Stern cites players complaining about teammates playing high as a reason for the establishment of marijuana testing policy, but player testimony directly conflicts with this. Former star Chauncey Billups admitted that he knew players who played better high, as smoking marijuana quelled their anxieties.
Players’ self-expression and autonomy were also restricted by a dress code that was enacted in the early 2000s. The code banned fashion most associated with hip-hop and urban culture, such as baggy jeans, large T-shirts, large jewelry, sneakers, and Timberland-type work boots.
This policy was in direct response to stars, chiefly Allen Iverson, expressing their authentic selves, which alienated the conservative sector of the NBA fanbase.

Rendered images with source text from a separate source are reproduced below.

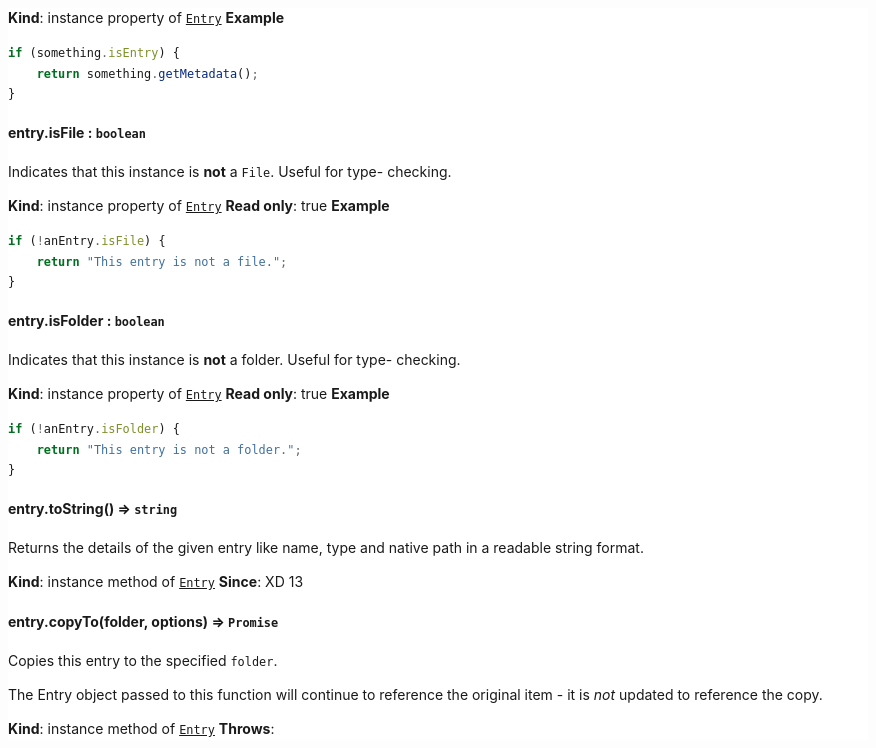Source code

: **Kind**: instance property of [`Entry`](#module-storage-entry)
**Example**
```js
if (something.isEntry) {
    return something.getMetadata();
}
```

<a name="module-storage-entry-isfile" id="module-storage-entry-isfile"></a>

#### entry.isFile : `boolean`
Indicates that this instance is **not** a `File`. Useful for type-
checking.

**Kind**: instance property of [`Entry`](#module-storage-entry)
**Read only**: true
**Example**
```js
if (!anEntry.isFile) {
    return "This entry is not a file.";
}
```

<a name="module-storage-entry-isfolder" id="module-storage-entry-isfolder"></a>

#### entry.isFolder : `boolean`
Indicates that this instance is **not** a folder. Useful for type-
checking.

**Kind**: instance property of [`Entry`](#module-storage-entry)
**Read only**: true
**Example**
```js
if (!anEntry.isFolder) {
    return "This entry is not a folder.";
}
```

<a name="module-storage-entry-tostring" id="module-storage-entry-tostring"></a>

#### entry.toString() ⇒ `string`
Returns the details of the given entry like name, type and native path in a readable string format.

**Kind**: instance method of [`Entry`](#module-storage-entry)
**Since**: XD 13

<a name="module-storage-entry-copyto" id="module-storage-entry-copyto"></a>

#### entry.copyTo(folder, options) ⇒ `Promise`
Copies this entry to the specified `folder`.

The Entry object passed to this function will continue to reference the
original item - it is _not_ updated to reference the copy.

**Kind**: instance method of [`Entry`](#module-storage-entry)
**Throws**:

The NBA sought to further sanitize its image and divorce itself from the authentic culture its athletes expressed, unfairly associating hip-hop culture with being unruly, unprofessional, and violent.
In 2014, after Stern’s resignation and Adam Silver’s instatement as commissioner, the dress code was made less restrictive, and players’ autonomy is respected even more through the removal of marijuana testing.
The progress of the NBA towards acceptance of marijuana as a substance to be used casually and not a drug to be abused reflects a trend in society at large.
Since the 2010s, marijuana has undergone a radical change in its perception throughout society by both liberals and conservatives. The drug has been largely destigmatized in the eyes of the general population.
The War on Drugs rhetoric that the NBA helped contribute to has slowly been decreasing over the years. According to a Weedmaps poll, more than twice the number of non-cannabis consumers treat cannabis products with passive encouragement than active disapproval.
A large contributor to the widespread acceptance of marijuana in society and its legalization in a large number of US states is the profitability of the product. According to the Marijuana Policy Project, through the end of 2022, legal cannabis sales have generated a total of $15.1 billion in tax revenue.
As of 2023, 22 states have legalized marijuana possession and adult-use sales. 2021 and 2022 saw states generate $3.86 billion and $3.77 billion from adult-use cannabis sales, up from $2.86 billion in 2020.
MPP Executive Assistant Andrea Navarro believes the widespread destigmatization has roots in the generational divide as well. “Younger people tend to have a more positive view of cannabis compared to older folks who may still be susceptible to the propaganda that the War on Drugs proliferated,” she said in an emailed statement.
Navarro also acknowledged that the fight against anti-marijuana stigma is not over. “There are 19 states that have not decriminalized cannabis, a good chunk of them are southern states,” she said. “There are people still getting arrested for simple possession all while a multimillion-dollar industry and a whole ecosystem around it flourishes,” she added.
Since the COVID-19 pandemic, the use of marijuana to ease stress has been more widely accepted both in and outside the realm of professional sports. In times of such stress, use of substances in moderation has been viewed as a recreational activity rather than a dangerous one. In a 2022 episode of David Letterman’s Netflix talk show, “My Next Guest Needs No Introduction,” NBA star Kevin Durant said, “For me, it’s like having a glass of wine.”